Abstract Drilling simulators are commonly used in our daily training and certification process. They create an extremely realistic, immersive environment, and place people in a safe drilling scenario. The technological advancements of these simulators allow specific training steps to be as close to the reality as possible. This leads to the next inevitable step the human-machine and human-human-machine interaction. With real time operating centers being pushed to their limit of simultaneous processes, the lack of face to face interaction may add difficulties in effective communication. The presentation starts with an overview of drilling simulators evolution followed by our current work in developing a new “language” for drilling operations. For comparison, in aviation there are standard phrases for all operations so it doesn’t matter what language you speak or which plane you are flying, you know exactly what the meaning of any particular command is. This provides a ‘short-hand’ for communication and reduces the possibility of misunderstandings or mistakes being made. For the oilfield, this type of universal standardization in drilling communications has never been fully implemented. Our research shows that the new concept could make a great difference to the number of human error incidents and in maximizing efficiencies.
Working to establish a thorough drilling language on the simulator allows the participants to repeat and redo the phrases in a safe environment. If successfully implemented, the new “language” will make radical improvements in safety and efficiencies in oilfield drilling and in classroom. By simplifying to a short and effective “language”, the ultimate goal of a machine precisely understanding our human commands can be realized. As part of our research, using ‘imperfect’ and non-specific phrases such as ‘decrease rotation by 45’ or ‘pumping too slow, pump faster’ resulted in significantly slower reaction times. ‘Perfect’ phrases such as ‘decrease RPM to 75’ or ‘increase SPM to 140’ were much more successful – earning 100% completion rates.
This is distinctive research which could revolutionize drilling communications and lead to the achievement of full rig automation. Further benefits include raising safety standards, improving efficiencies on drilling rigs, as well as accelerating the timescale of training.

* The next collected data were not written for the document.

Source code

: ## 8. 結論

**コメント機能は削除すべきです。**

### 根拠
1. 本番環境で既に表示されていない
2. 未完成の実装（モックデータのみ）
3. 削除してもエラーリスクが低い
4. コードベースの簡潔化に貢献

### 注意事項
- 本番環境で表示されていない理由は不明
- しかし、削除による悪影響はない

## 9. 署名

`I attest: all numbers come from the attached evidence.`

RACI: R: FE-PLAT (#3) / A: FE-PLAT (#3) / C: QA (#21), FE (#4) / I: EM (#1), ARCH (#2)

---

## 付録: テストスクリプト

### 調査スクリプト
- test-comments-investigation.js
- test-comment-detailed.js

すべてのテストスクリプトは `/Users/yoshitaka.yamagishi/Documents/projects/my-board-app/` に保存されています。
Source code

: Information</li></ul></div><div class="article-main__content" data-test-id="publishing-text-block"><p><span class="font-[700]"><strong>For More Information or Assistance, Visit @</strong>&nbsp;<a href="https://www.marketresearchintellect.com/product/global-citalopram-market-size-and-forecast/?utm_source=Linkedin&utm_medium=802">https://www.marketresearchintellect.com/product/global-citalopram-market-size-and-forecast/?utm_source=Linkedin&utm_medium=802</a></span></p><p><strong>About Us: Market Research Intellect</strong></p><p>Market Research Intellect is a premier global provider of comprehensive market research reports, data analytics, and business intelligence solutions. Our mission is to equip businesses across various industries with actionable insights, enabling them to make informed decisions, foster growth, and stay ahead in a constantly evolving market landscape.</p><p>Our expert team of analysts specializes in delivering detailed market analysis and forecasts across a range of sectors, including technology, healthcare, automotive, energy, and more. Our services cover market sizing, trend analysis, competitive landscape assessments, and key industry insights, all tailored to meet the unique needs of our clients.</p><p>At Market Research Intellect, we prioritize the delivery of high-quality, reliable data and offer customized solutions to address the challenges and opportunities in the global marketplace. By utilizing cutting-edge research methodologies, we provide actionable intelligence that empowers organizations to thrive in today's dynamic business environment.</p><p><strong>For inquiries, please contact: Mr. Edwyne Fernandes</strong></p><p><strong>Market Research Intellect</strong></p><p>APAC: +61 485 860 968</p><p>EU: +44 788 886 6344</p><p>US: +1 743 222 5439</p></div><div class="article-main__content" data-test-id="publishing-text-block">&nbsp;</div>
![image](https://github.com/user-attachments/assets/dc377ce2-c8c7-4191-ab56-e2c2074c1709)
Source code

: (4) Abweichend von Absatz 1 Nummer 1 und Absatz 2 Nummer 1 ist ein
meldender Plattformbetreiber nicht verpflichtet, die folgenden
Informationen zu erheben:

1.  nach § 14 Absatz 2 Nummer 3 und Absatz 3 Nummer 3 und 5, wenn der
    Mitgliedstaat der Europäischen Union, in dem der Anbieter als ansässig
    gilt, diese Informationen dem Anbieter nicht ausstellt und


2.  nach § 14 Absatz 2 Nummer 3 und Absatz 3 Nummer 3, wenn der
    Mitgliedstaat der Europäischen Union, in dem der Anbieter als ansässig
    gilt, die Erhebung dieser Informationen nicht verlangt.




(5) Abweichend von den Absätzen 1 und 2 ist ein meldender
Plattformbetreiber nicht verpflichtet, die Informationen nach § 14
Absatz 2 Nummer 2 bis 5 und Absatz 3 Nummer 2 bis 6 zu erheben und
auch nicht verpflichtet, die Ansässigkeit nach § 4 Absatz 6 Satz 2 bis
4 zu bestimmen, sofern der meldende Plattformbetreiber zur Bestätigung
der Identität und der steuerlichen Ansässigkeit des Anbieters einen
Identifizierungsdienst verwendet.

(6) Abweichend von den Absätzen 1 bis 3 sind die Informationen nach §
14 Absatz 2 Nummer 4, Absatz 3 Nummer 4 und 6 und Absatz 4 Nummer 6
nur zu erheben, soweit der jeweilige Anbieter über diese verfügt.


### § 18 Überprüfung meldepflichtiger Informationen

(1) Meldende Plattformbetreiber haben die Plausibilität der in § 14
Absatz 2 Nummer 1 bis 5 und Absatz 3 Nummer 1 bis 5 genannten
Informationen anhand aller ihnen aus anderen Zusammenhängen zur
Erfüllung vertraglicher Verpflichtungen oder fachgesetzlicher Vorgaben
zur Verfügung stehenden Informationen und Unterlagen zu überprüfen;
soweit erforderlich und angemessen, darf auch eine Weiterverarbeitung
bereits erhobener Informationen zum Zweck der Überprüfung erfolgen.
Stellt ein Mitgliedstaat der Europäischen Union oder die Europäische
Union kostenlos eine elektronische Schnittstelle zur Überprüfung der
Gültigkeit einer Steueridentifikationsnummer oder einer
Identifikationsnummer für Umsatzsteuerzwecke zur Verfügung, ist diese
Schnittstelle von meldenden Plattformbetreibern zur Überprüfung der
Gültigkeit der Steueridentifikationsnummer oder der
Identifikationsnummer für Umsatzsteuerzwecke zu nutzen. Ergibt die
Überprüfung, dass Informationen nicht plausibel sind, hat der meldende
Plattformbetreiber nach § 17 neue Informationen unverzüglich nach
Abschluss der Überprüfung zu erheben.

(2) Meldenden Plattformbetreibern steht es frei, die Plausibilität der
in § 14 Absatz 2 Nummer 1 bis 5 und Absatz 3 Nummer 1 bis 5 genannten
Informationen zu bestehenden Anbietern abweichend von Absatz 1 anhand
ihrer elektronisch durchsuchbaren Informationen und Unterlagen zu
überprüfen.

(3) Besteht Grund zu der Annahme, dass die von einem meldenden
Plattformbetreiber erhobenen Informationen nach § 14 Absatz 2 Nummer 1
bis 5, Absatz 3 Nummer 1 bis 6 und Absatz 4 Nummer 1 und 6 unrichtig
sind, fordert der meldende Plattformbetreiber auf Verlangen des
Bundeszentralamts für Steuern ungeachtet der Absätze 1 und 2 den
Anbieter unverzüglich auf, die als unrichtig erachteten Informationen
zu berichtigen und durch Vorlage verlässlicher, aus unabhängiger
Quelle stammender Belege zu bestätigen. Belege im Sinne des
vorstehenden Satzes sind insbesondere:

Biography Catalin Teodoriu is Associate Professor at the University of Oklahoma since 2015 and visiting professor at the Oil and Gas University of Ploiesti, Romania. He holds a Ph.D. in technical sciences from the Oil and Gas University of Ploiesti and a Ph.D. in geo-engineering (Petroleum Engineering) from Clausthal University of Technology, Germany. Teodoriu has more than 25 years of experience in the petroleum industry and academia, with key qualifications and research in drilling and production equipment, geothermal technology, multibody system dynamics, automation and safety. He is also an experienced industry instructor and is author of more than 285 publications. He was awarded with the SPE Drilling Regional Award in 2018 and serves as Editor and Reviewer in more than 20 Journals.